Some of those prevention efforts include a booster shot that kids are encouraged to get around age 11 and the Tdap vaccine, which protects adults by immunizing them against tetanus, diphtheria and pertussis.

Both epidemiologists stress vaccination is the only true safeguard against the disease, but they also advise people who believe they have whooping cough to see a doctor, wash their hands often and stay away from babies.

Numbers have also run high in Box Elder, Cache and Rich counties, where 57 cases were recorded last year and 12 have been reported since July 1, according to Bear River Health Department spokeswoman Jill Parker.

"That's a lot of cases for that short amount of time," Parker said.

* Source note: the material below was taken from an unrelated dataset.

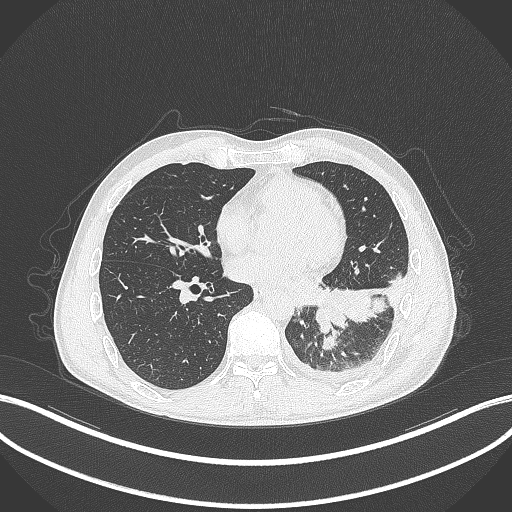
Chest CT, one axial slice; position 128 of 295 along the scan axis; 120 kVp; lung window (W 1500 / L -600 HU); 512 × 512 image matrix. Patient: male, 47 years. From the clinical record (not read from this slice): clinical TNM (as recorded): T3 N1 M1c; histopathological grade: G3.
Outlined on this slice (bounding box drawn by a radiologist):
- lung tumour (recorded histology: small cell carcinoma): bounding box (x1, y1, x2, y2) in pixels: (316, 283, 352, 331)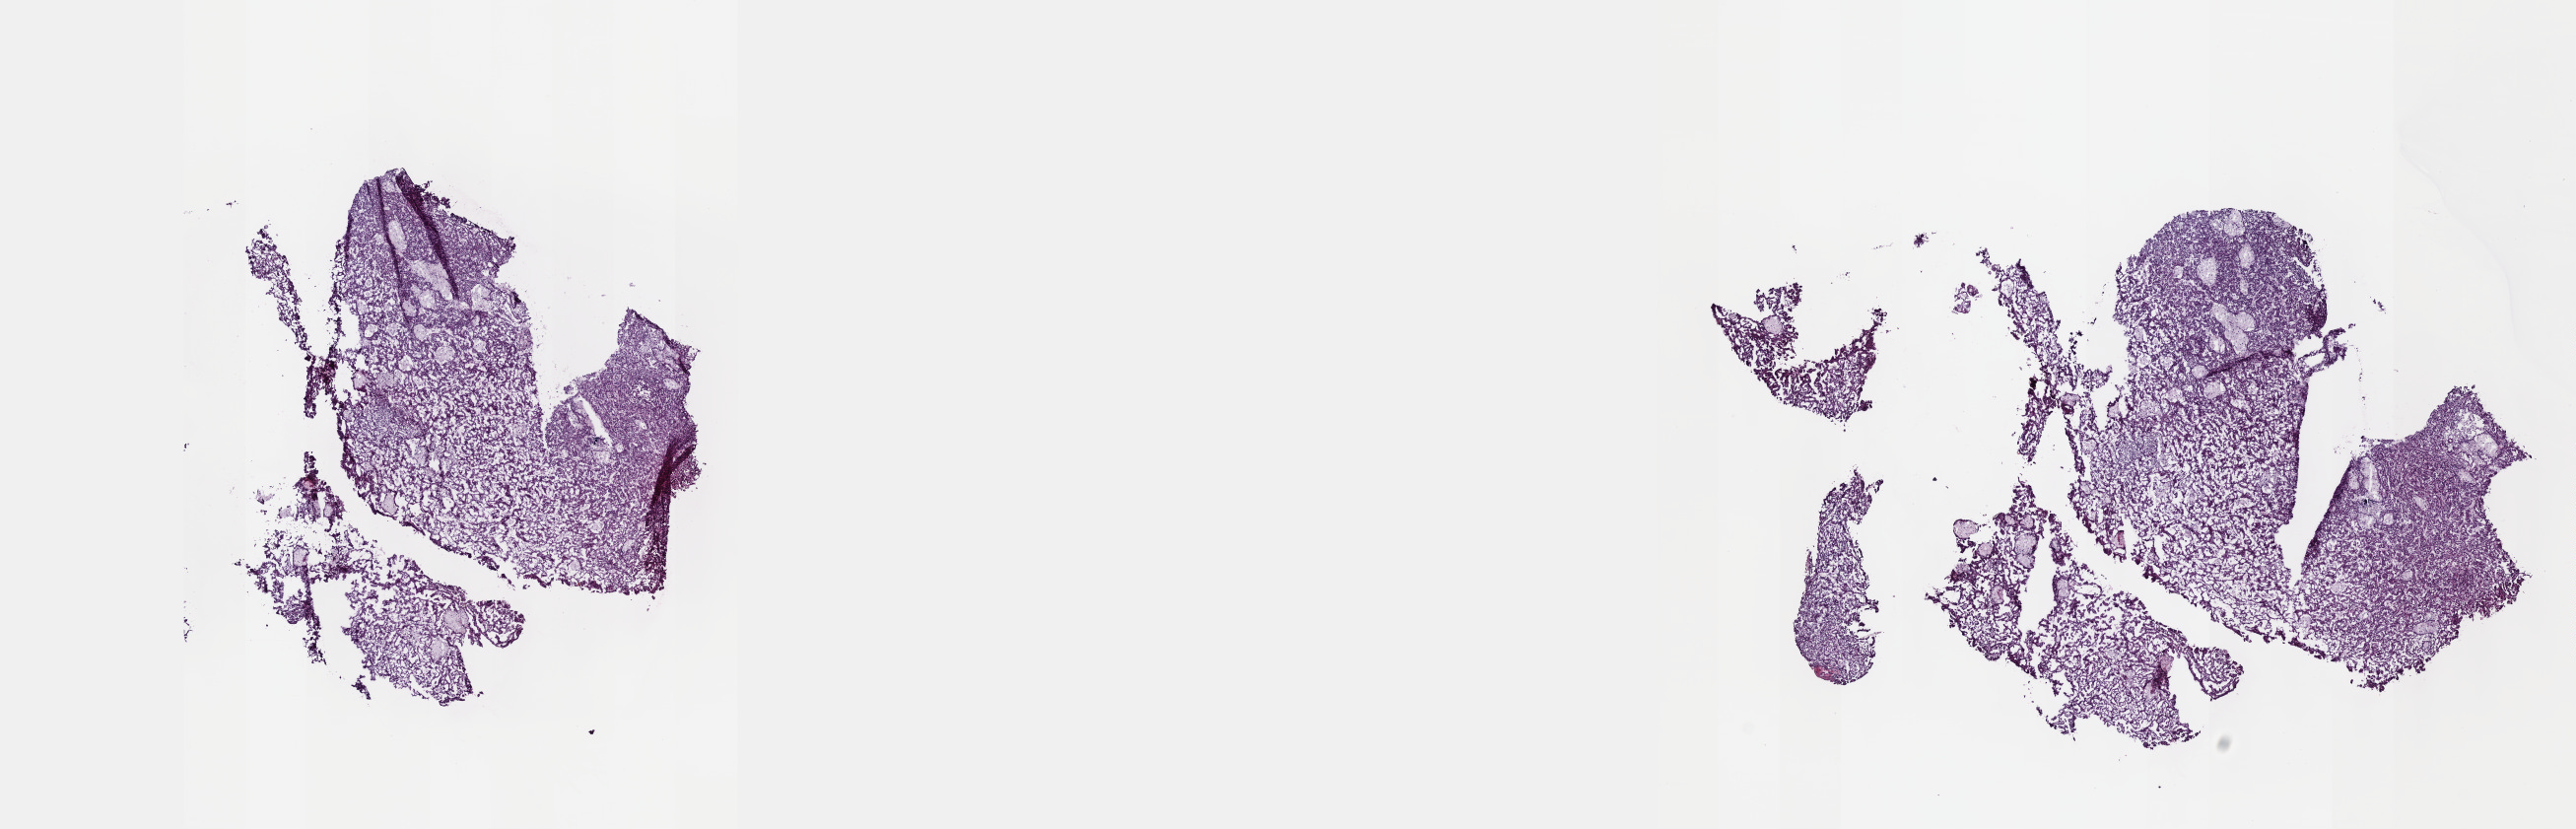
H&E-stained whole-slide image — low-resolution overview of the scanned area, about 21.1 x 6.8 mm. Frozen section from the top of the tissue portion. Primary tumour sample from the kidney. Male, age 73 years at initial diagnosis. Slide review estimates, as recorded: tumour cells 100%, tumour nuclei 94%, normal cells 0%, stromal cells 0%, necrosis 0%. Inflammatory infiltration, as recorded: lymphocyte infiltration 0%, monocyte infiltration 0%, neutrophil infiltration 0%.
TNM: T1 N0 MX. Histologic diagnosis: Papillary adenocarcinoma, NOS. AJCC pathologic stage: I (6th edition). Laterality: right.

Pertussis is contagious until treated with an antibiotic regimen, which usually lasts five days, Risk said. The antibiotic may lessen the symptoms of whooping cough, but beyond that, there aren't many treatment options. Risk said people with whooping cough just have to make themselves as comfortable as possible and ride out the symptoms, which can last up to 100 days.

Foy has had whooping cough for more than 70 days now, and she said she still wakes up in a panicked state, gasping for air.

"My bronchial tubes get so irritated, they start to spasm, so now a coughing attack could end up cutting off my breathing," Foy said. "It's just been horrible."

She said she hopes her experience inspires people to get tested for pertussis if their coughing lasts longer than two weeks and to get vaccinated.

"It just scares me that people just aren't educated that pertussis is coming back," Foy said, "and that it can be so devastating." —

What is pertussis?

Pertussis, also known as whooping cough, is spread through human-to-human contact and causes violent coughing fits. The cough can last up to 100 days.

Treatment • Five-day antibiotic regimen to prevent spread, although symptoms can linger.

Prevention • The Tdap immunization series, available at county health departments and from personal physicians.

Incidence • In 2011, an estimated 15,216 cases were reported nationally. As of July 7, 17,015 cases have been reported nationally this year.